Surgery | Rehabilitation and Prevention
Knee osteotomy is commonly used to realign arthritic damage on one side of the knee. The goal is to shift the patient's body weight off the damaged area to the other side of the knee, where the cartilage is still healthy. Surgeons remove a wedge of the tibia from underneath the healthy side of the knee, which allows the tibia and femur to bend away from the damaged cartilage.
A model for this is the hinges on a door. When the door is shut, the hinges are flush against the wall. As the door swings open, one side of the door remains pressed against the wall as space opens up on the other side. Removing just a small wedge of bone can "swing" the knee open, pressing the healthy tissue together as space opens up between the femur and tibia on the damaged side so that the arthritic surfaces do not rub against each other.
Osteotomy is also used as an alternative treatment to total knee replacement in younger and active patients. Because prosthetic knees may wear out over time, an osteotomy procedure can enable younger, active osteoarthritis patients to continue using the healthy portion of their knee. The procedure can delay the need for a total knee replacement for up to ten years.
The location of the removed wedge of bone depends on where osteoarthritis has damaged the knee cartilage. The most common type of osteotomy performed on arthritic knees is a high tibial osteotomy, which addresses cartilage damage on the inside (medial) portion of the knee. The procedure usually takes 60 to 90 minutes to perform.

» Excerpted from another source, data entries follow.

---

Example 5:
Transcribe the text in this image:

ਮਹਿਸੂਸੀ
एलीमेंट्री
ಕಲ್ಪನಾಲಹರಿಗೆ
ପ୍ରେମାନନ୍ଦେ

During a high tibial osteotomy, surgeons remove a wedge of bone from the outside of the knee, which causes the leg to bend slightly inward. This resembles the realigning of a bowlegged knee to a knock-kneed position. The patient's weight is transferred to the outside (lateral) portion of the knee, where the cartilage is still healthy.
After regional or general anesthesia is administered, the surgical team sterilizes the leg with antibacterial solution. Surgeons map out the exact size of the bone wedge they will remove, using an X-ray, CT scan, or 3D computer modeling. A four- to five-inch incision is made down the front and outside of the knee, starting below the kneecap and extending below the top of the shinbone.

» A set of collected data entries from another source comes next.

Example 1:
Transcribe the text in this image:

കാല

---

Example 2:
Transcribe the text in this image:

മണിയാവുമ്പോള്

Guide wires are drilled into the top of the shinbone (tibia plateau) from the outside (lateral side) of the knee. The wires usually outline a triangle form in the shinbone.

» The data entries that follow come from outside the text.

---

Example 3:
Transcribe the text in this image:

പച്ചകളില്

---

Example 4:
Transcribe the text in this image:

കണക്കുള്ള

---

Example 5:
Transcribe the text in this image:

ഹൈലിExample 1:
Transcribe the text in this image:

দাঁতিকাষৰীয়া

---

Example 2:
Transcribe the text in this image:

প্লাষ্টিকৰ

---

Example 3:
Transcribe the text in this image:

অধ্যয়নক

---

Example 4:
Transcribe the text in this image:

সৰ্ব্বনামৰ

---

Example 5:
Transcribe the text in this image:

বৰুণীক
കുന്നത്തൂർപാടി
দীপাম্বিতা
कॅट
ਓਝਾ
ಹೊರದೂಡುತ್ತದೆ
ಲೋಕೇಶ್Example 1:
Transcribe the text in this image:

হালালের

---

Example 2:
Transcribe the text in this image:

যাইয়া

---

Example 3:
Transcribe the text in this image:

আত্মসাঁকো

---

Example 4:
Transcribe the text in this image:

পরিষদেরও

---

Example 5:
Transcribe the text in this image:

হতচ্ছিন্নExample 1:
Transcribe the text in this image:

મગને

A standard oscillating saw is run along the guide wires, removing most of the bone wedge from underneath the outside of the knee, below the healthy cartilage. The cartilage surface on the top of the outside (lateral side) of the shinbone is left intact. The top of the shinbone is then lowered on the outside and attached with surgical staples or screws, depending on the size of the wedge that was removed. The layers of tissue in the knee are stitched together, usually with absorbable sutures.
A fall or torque to the leg during the first two months after surgery may jeopardize healing. Patients must exercise extreme caution during all activities, including walking, until healing is complete.
After rehabilitation, preventing osteoarthritis involves slowing the progression and spread of the disease. Maintaining aerobic cardiovascular fitness has been an effective method for preventing the progression of osteoarthritis. Light, daily exercise is much better for an arthritic knee than occasional, heavy exercise.
It is especially important to avoid any serious knee injuries, such as torn ligaments or fractured bones, because arthritis can complicate knee injury treatment. High-impact or repetitive stress sports, like football and distance running, should be avoided.
Because osteoarthritis has multiple causes and may be related to genetic factors, no universal prevention tactic exists.